Actions à mener:
• 1. Relevez toutes les personnes nommées dans le texte sur la santé des immigrants noirs au Canada.
• 2. Reproduisez à l'identique le passage du texte sur la santé des immigrants noirs au Canada, de « Il cite le cas » à « du corps médical. ».

Texte de lecture:

——————————

De plus, la complexité des recrutements impose des défis particuliers aux médecins qui viennent d’ailleurs et il en résulte en fin de compte des effectifs de Noirs très limités dans le système canadien. On retrouve de plus en plus de médecins chevronnés d’Afrique ou d’Europe au volant des taxis ou derrière des comptoirs de restaurants parce qu’ils ne parviennent pas à faire reconnaître leurs acquis et rejoindre le corps médical. Au Canada, les immigrants représentent le quart des travailleurs du secteur de la santé selon le ministère fédéral de l’immigration mais ces données incluent toutes les communautés d’immigrants.
En plus des programmes communautaires visant à éduquer et à aider les nouveaux arrivants, le Docteur Julius Anang recommande d’améliorer la communication entre les prestataires de services et leurs patients à travers des modules de compétences culturelles dans leurs curricula de formation. En plus des problématiques en lien avec la formation des professionnels, les experts redoutent aussi d’autres difficultés d’intégration notamment sur le plan de la littératie.
Une offre de soins non adaptée à l’Afrique
Lors d’une rencontre internationale que Santé Canada a organisée en 2023 en collaboration avec des instituts de recherche en santé au Canada, plusieurs participants avaient déjà relevé que le système de soins de santé n’était pas assez inclusif et que les prestataires de soins avaient du mal à appréhender les enjeux de santé des immigrants. Selon Alphonse Lawson, la santé est vitale et fondamentale dans le projet d’immigration mais on note un certain nombre de défis et d’inégalités systémiques qui font que l’offre des services de santé ne répond pas toujours aux besoins des couches racisées, même si c’est un système universaliste.
Il cite le cas de Marie Paule Ehoussou, une femme de 25 ans qui a succombé en octobre dernier à la drépanocytose, une maladie génétique touchant les globules rouges. Elle était connue pour son engagement communautaire et sa lutte pour les droits des étudiants à l’Université de Saint-Boniface à Winnipeg.
« Marie Paule Ehoussou avait de l’avenir, mais par manque d’offre de soins adaptés elle a perdu la vie », martèle Alphonse Lawson, la voix chargée d’émotions. Il souligne que le système canadien ne s’adapte pas rapidement à la transformation de la population et notamment à certaines maladies génétiques mal connues du corps médical.
«Le problème de la ressources humaines est une réalité », renchérit Idrissa Béogo, professeur agrégé à l’École des sciences infirmières de l’Université d’Ottawa et par ailleurs directeur par intérim du centre interdisciplinaire pour la santé des Noirs.

——————————

Entrées de données enregistrées
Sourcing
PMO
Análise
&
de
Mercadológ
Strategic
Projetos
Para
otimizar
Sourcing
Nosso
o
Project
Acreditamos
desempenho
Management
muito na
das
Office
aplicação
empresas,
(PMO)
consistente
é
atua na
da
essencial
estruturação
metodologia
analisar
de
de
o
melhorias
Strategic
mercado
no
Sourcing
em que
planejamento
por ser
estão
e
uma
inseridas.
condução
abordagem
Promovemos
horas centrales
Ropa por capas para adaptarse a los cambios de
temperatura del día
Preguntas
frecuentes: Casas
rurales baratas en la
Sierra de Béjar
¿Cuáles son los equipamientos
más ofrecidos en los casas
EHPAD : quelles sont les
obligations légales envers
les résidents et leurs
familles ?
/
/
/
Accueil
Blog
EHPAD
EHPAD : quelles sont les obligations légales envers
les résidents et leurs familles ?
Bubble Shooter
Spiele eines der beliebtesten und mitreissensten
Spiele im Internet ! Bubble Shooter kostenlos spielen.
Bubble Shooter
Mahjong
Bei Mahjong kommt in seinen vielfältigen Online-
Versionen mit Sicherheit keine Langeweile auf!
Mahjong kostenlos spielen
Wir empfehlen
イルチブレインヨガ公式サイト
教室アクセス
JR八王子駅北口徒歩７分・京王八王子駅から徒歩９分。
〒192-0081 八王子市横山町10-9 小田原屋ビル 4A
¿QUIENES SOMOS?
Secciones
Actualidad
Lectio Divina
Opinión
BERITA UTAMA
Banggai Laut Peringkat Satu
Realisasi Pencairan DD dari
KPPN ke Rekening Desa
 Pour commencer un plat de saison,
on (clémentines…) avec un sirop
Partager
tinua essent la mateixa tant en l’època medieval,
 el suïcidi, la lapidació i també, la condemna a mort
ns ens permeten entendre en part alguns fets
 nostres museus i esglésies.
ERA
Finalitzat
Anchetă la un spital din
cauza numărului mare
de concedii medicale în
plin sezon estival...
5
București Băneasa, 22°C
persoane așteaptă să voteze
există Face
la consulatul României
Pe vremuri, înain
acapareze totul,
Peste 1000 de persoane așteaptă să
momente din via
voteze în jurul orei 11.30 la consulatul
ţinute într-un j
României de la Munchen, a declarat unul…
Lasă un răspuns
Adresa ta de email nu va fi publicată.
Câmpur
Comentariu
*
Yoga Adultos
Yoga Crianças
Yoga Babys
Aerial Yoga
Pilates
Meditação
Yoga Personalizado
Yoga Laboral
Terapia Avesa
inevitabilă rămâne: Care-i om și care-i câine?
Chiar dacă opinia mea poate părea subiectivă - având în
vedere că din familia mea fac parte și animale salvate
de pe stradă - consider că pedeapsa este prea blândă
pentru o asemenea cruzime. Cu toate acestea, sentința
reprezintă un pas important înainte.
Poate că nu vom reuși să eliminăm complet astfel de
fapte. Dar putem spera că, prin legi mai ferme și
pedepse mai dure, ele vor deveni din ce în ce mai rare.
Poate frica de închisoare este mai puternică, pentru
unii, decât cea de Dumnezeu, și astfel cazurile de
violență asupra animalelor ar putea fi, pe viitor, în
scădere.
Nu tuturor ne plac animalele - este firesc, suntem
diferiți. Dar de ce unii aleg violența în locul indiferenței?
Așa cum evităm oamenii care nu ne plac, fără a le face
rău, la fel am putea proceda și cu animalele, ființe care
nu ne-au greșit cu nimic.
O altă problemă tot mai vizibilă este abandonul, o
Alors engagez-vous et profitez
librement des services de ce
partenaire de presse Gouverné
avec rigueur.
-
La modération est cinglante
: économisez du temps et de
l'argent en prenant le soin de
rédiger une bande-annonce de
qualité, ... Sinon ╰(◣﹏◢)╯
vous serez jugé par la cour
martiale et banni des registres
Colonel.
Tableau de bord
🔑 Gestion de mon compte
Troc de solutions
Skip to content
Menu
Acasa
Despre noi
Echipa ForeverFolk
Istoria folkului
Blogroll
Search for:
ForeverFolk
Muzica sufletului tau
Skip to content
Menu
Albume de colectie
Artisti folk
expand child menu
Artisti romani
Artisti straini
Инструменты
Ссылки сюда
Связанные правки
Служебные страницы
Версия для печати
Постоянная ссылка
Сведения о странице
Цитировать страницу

——————————

Vos réponses écrites:
• 1.
Julius Anang
Alphonse Lawson
Marie Paule Ehoussou
Idrissa Béogo

• 2.
Il cite le cas de Marie Paule Ehoussou, une femme de 25 ans qui a succombé en octobre dernier à la drépanocytose, une maladie génétique touchant les globules rouges. Elle était connue pour son engagement communautaire et sa lutte pour les droits des étudiants à l’Université de Saint-Boniface à Winnipeg.
« Marie Paule Ehoussou avait de l’avenir, mais par manque d’offre de soins adaptés elle a perdu la vie », martèle Alphonse Lawson, la voix chargée d’émotions. Il souligne que le système canadien ne s’adapte pas rapidement à la transformation de la population et notamment à certaines maladies génétiques mal connues du corps médical.